Pakistanis are aware of the fact that Afghania has never been proposed by the MMA, though it has been floated by certain quarters in place of Pakhtoonistan. In fact, the MMA has reminded its critics that their mode of Islamisation is not that of the Taliban.
The report feels that if Pakistan commits itself fully to a massive development agenda, focuses on improving investment climate, introduces various structural reforms, and succeeds in building an industrial and human resource base, it can hope to slowly raise its GDP growth rate.
Three kinds of crises can be foreseen in remaining decade, says the report. First, a crisis arising out of acute water shortages, second abrupt regime changes and third if Pakistan continues to engage in terrorism, inviting a war from India or the new regime in Afghanistan.
What the authors clearly forget here is that at the present moment it is not Pakistan that is inviting war from India.

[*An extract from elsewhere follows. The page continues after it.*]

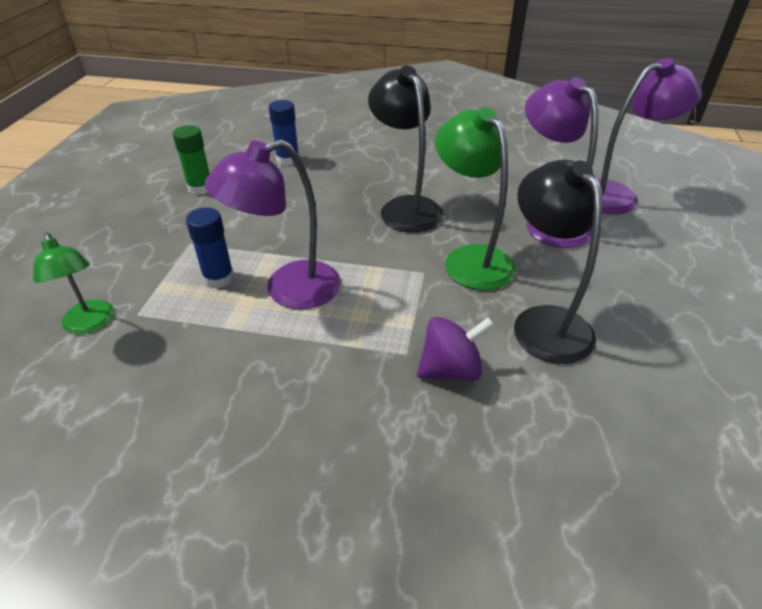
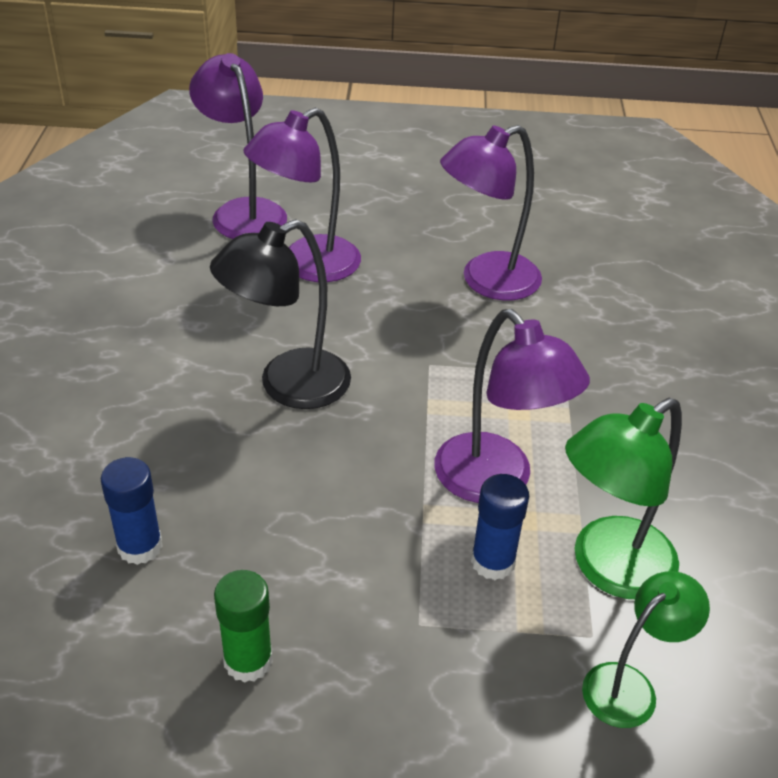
camera: 100 degrees left, 0 degrees up
(451, 369) = (573, 342): purple spinning top -> none
(470, 258) = (394, 327): green lamp -> green lamp (608, 568)
(544, 322) = (486, 281): black lamp -> purple lamp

The recent build-up at its borders by the Indian military saw Pakistan reacting as a defensive posture and the withdrawal by New Delhi was criticised by its own people for what turned out to be a useless exercise costing both the cash-strapped nations millions.
The army, the report says, is full of contradictions. It is treading on dangerous ground by simultaneously appeasing both Americans and jihadis. But what is truly amazing is the report's assertion that Pakistan's military rulers have died an unnatural death or were imprisoned by their successors. General Musharraf, says the report, cannot be certain of being exceptional.

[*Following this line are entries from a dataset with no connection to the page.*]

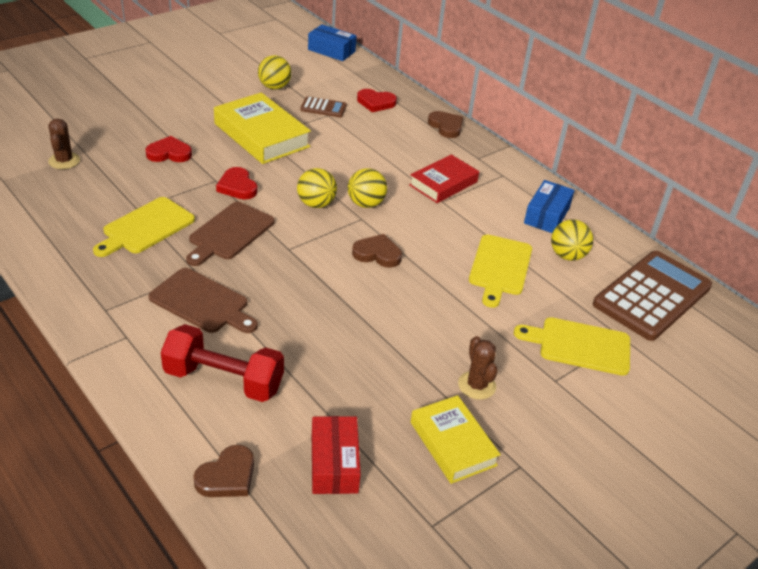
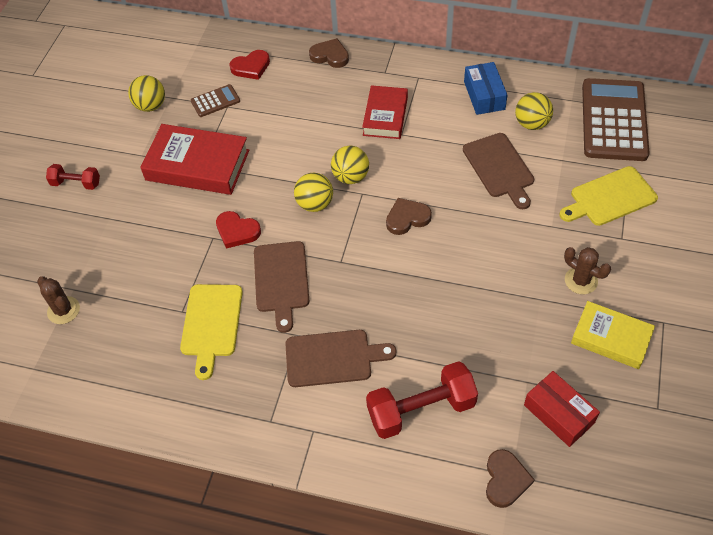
camera: 30 degrees left, 15 degrees up
(167, 101) = (76, 183): none -> red dumbbell
(169, 153) = (143, 238): red heart -> none
(261, 135) = (197, 165): yellow book -> red book
(331, 50) = (154, 32): blue box -> none
(500, 268) = (499, 168): yellow cutting board -> brown cutting board

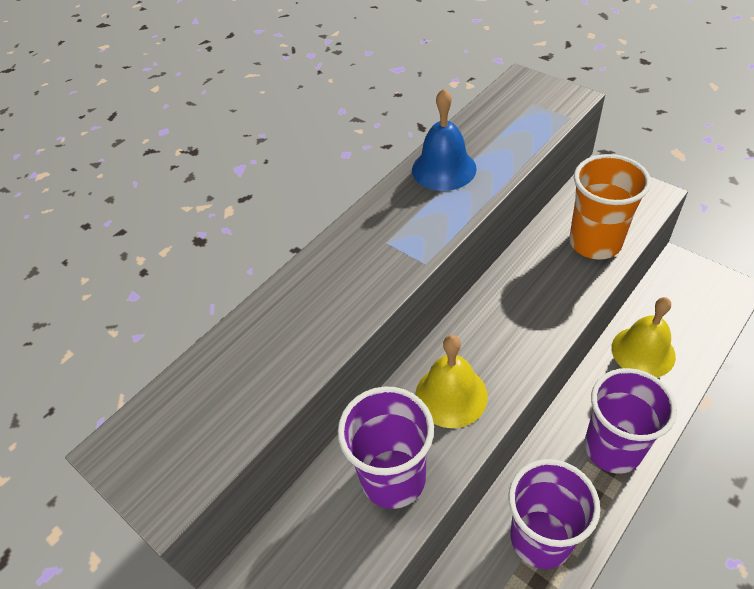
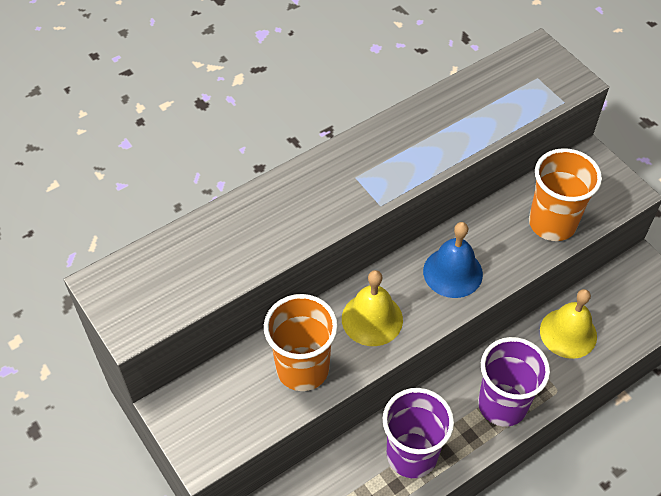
camera: 10 degrees right, 5 degrees up
(393, 478) = (302, 368): purple cup -> orange cup
(444, 169) = (429, 122): blue bell -> blue bell (452, 272)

In fact if the authors of the report had looked into the military leadership of Pakistan it would have seen that only one military ruler, Zia ul Haq died in an air crash. Ayub Khan and Yahya Khan were forced to retire. Beg and Waheed retired after the completion of their tenure. Asif Nawaz died with his boots on after suffering a massive heart attack. Karamat resigned after a political and constitutional crisis had emerged. All enjoyed or enjoy full military benefits.
Pakistan's chances of surviving as a state, says the report, in the next five to ten years, depends on its ability to transform its people, especially youth, into able Pakistani citizens who can leave behind the conflict-ridden legacy, shun extremist mentality and create a society based on peaceful co-existence among various ethnic groups.
The report looks at Pakistan Trend, the term it uses to refer to the extrapolation of a particular phenomenon based on its previous performance. It uses Discontinuity as reflecting a sudden change or a radical shift in the movement of a variable. The Wild Card term refers to least likely, but highly influential, events. This is an unforeseen event that could cause major discontinuity or fundamental change in a phenomenon.
The coming trends, says the report, see the military remaining in control, while the elected government will provide a cosmetic democratic face. With the GDP growth rate below 4 per cent, poverty and unemployment will grow. This will result in continued supply of unemployed youth to the ranks of jihadi groups.
On Discontinuity, the report says that the US will see through Pakistan's duplicity and withdraw economic aid or encourage one of the officers to engineer a coup against Musharraf. The extremist religious forces will overthrow Musharraf and install a government of hard line army officers and MMA, it says.
In order to secure legitimacy, Musharraf will bring traditional leaders such as Bhuttos, Sharifs and Altaf Hussain back, it says. The Wild Card reads that if the influence of jihadi groups threatens the integrity of the Pakistan army, the GHQ will engineer a war with India to achieve internal consolidation.
This can be done by encouraging terrorist groups to launch a spate of attacks against India and provoke New Delhi into launching an offensive, it says. Alternatively, the Pakistan military may directly initiate a war, the report says.